▶ Task brief: The response must restate all of the data word for word.

[Extracted page text data]
::::

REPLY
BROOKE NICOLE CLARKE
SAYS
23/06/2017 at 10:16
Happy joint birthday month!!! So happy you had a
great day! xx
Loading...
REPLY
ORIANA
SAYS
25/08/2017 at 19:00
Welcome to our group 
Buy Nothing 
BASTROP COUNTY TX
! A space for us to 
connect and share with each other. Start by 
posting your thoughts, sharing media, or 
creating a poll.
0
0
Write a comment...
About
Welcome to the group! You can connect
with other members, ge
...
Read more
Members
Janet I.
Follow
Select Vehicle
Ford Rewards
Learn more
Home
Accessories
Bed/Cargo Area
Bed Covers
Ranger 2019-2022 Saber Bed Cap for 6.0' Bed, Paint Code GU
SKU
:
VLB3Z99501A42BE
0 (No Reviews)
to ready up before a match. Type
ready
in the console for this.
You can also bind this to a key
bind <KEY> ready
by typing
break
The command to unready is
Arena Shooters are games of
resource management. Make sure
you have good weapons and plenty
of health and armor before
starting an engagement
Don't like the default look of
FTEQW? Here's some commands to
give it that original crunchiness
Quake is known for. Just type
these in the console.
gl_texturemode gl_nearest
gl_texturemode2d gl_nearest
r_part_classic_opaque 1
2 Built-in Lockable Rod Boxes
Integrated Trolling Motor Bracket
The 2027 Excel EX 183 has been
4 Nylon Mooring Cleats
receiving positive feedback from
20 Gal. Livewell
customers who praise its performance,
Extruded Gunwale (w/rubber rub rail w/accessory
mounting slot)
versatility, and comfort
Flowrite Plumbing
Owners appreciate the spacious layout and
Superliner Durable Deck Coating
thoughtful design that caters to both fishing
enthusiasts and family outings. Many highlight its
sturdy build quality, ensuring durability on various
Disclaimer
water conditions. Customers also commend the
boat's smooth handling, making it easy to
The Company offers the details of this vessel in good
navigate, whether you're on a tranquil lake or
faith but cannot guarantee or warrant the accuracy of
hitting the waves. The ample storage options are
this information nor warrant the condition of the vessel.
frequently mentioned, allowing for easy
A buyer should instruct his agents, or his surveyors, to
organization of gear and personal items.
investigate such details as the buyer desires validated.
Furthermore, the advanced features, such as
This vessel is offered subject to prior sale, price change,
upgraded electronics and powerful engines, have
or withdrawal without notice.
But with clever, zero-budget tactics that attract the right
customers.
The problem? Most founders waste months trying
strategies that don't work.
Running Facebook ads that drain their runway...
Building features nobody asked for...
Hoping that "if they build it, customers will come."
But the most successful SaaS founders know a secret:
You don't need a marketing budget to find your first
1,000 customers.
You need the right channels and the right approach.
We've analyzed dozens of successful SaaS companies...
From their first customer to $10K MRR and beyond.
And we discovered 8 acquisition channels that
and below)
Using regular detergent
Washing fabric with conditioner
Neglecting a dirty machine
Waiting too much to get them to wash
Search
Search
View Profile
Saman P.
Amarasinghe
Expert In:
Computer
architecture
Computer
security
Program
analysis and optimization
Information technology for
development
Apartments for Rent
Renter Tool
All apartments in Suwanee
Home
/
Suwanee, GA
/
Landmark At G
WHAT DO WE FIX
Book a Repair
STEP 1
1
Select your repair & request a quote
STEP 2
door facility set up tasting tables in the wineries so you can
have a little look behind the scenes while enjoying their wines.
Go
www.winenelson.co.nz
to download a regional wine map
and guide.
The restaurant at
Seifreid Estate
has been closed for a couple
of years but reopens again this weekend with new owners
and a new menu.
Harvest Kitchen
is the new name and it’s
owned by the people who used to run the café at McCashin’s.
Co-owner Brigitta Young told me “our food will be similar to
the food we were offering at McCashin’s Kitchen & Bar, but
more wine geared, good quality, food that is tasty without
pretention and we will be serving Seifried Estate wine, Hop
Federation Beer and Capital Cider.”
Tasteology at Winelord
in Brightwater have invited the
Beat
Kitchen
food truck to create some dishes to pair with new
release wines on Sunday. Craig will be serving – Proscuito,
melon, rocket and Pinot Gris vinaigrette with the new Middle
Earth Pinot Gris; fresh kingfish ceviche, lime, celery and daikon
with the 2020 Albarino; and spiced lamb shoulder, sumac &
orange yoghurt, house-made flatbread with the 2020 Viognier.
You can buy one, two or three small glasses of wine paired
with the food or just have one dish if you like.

::::

▶ Output of the task:
REPLY
BROOKE NICOLE CLARKE
SAYS
23/06/2017 at 10:16
Happy joint birthday month!!! So happy you had a
great day! xx
Loading...
REPLY
ORIANA
SAYS
25/08/2017 at 19:00
Welcome to our group 
Buy Nothing 
BASTROP COUNTY TX
! A space for us to 
connect and share with each other. Start by 
posting your thoughts, sharing media, or 
creating a poll.
0
0
Write a comment...
About
Welcome to the group! You can connect
with other members, ge
...
Read more
Members
Janet I.
Follow
Select Vehicle
Ford Rewards
Learn more
Home
Accessories
Bed/Cargo Area
Bed Covers
Ranger 2019-2022 Saber Bed Cap for 6.0' Bed, Paint Code GU
SKU
:
VLB3Z99501A42BE
0 (No Reviews)
to ready up before a match. Type
ready
in the console for this.
You can also bind this to a key
bind <KEY> ready
by typing
break
The command to unready is
Arena Shooters are games of
resource management. Make sure
you have good weapons and plenty
of health and armor before
starting an engagement
Don't like the default look of
FTEQW? Here's some commands to
give it that original crunchiness
Quake is known for. Just type
these in the console.
gl_texturemode gl_nearest
gl_texturemode2d gl_nearest
r_part_classic_opaque 1
2 Built-in Lockable Rod Boxes
Integrated Trolling Motor Bracket
The 2027 Excel EX 183 has been
4 Nylon Mooring Cleats
receiving positive feedback from
20 Gal. Livewell
customers who praise its performance,
Extruded Gunwale (w/rubber rub rail w/accessory
mounting slot)
versatility, and comfort
Flowrite Plumbing
Owners appreciate the spacious layout and
Superliner Durable Deck Coating
thoughtful design that caters to both fishing
enthusiasts and family outings. Many highlight its
sturdy build quality, ensuring durability on various
Disclaimer
water conditions. Customers also commend the
boat's smooth handling, making it easy to
The Company offers the details of this vessel in good
navigate, whether you're on a tranquil lake or
faith but cannot guarantee or warrant the accuracy of
hitting the waves. The ample storage options are
this information nor warrant the condition of the vessel.
frequently mentioned, allowing for easy
A buyer should instruct his agents, or his surveyors, to
organization of gear and personal items.
investigate such details as the buyer desires validated.
Furthermore, the advanced features, such as
This vessel is offered subject to prior sale, price change,
upgraded electronics and powerful engines, have
or withdrawal without notice.
But with clever, zero-budget tactics that attract the right
customers.
The problem? Most founders waste months trying
strategies that don't work.
Running Facebook ads that drain their runway...
Building features nobody asked for...
Hoping that "if they build it, customers will come."
But the most successful SaaS founders know a secret:
You don't need a marketing budget to find your first
1,000 customers.
You need the right channels and the right approach.
We've analyzed dozens of successful SaaS companies...
From their first customer to $10K MRR and beyond.
And we discovered 8 acquisition channels that
and below)
Using regular detergent
Washing fabric with conditioner
Neglecting a dirty machine
Waiting too much to get them to wash
Search
Search
View Profile
Saman P.
Amarasinghe
Expert In:
Computer
architecture
Computer
security
Program
analysis and optimization
Information technology for
development
Apartments for Rent
Renter Tool
All apartments in Suwanee
Home
/
Suwanee, GA
/
Landmark At G
WHAT DO WE FIX
Book a Repair
STEP 1
1
Select your repair & request a quote
STEP 2
door facility set up tasting tables in the wineries so you can
have a little look behind the scenes while enjoying their wines.
Go
www.winenelson.co.nz
to download a regional wine map
and guide.
The restaurant at
Seifreid Estate
has been closed for a couple
of years but reopens again this weekend with new owners
and a new menu.
Harvest Kitchen
is the new name and it’s
owned by the people who used to run the café at McCashin’s.
Co-owner Brigitta Young told me “our food will be similar to
the food we were offering at McCashin’s Kitchen & Bar, but
more wine geared, good quality, food that is tasty without
pretention and we will be serving Seifried Estate wine, Hop
Federation Beer and Capital Cider.”
Tasteology at Winelord
in Brightwater have invited the
Beat
Kitchen
food truck to create some dishes to pair with new
release wines on Sunday. Craig will be serving – Proscuito,
melon, rocket and Pinot Gris vinaigrette with the new Middle
Earth Pinot Gris; fresh kingfish ceviche, lime, celery and daikon
with the 2020 Albarino; and spiced lamb shoulder, sumac &
orange yoghurt, house-made flatbread with the 2020 Viognier.
You can buy one, two or three small glasses of wine paired
with the food or just have one dish if you like.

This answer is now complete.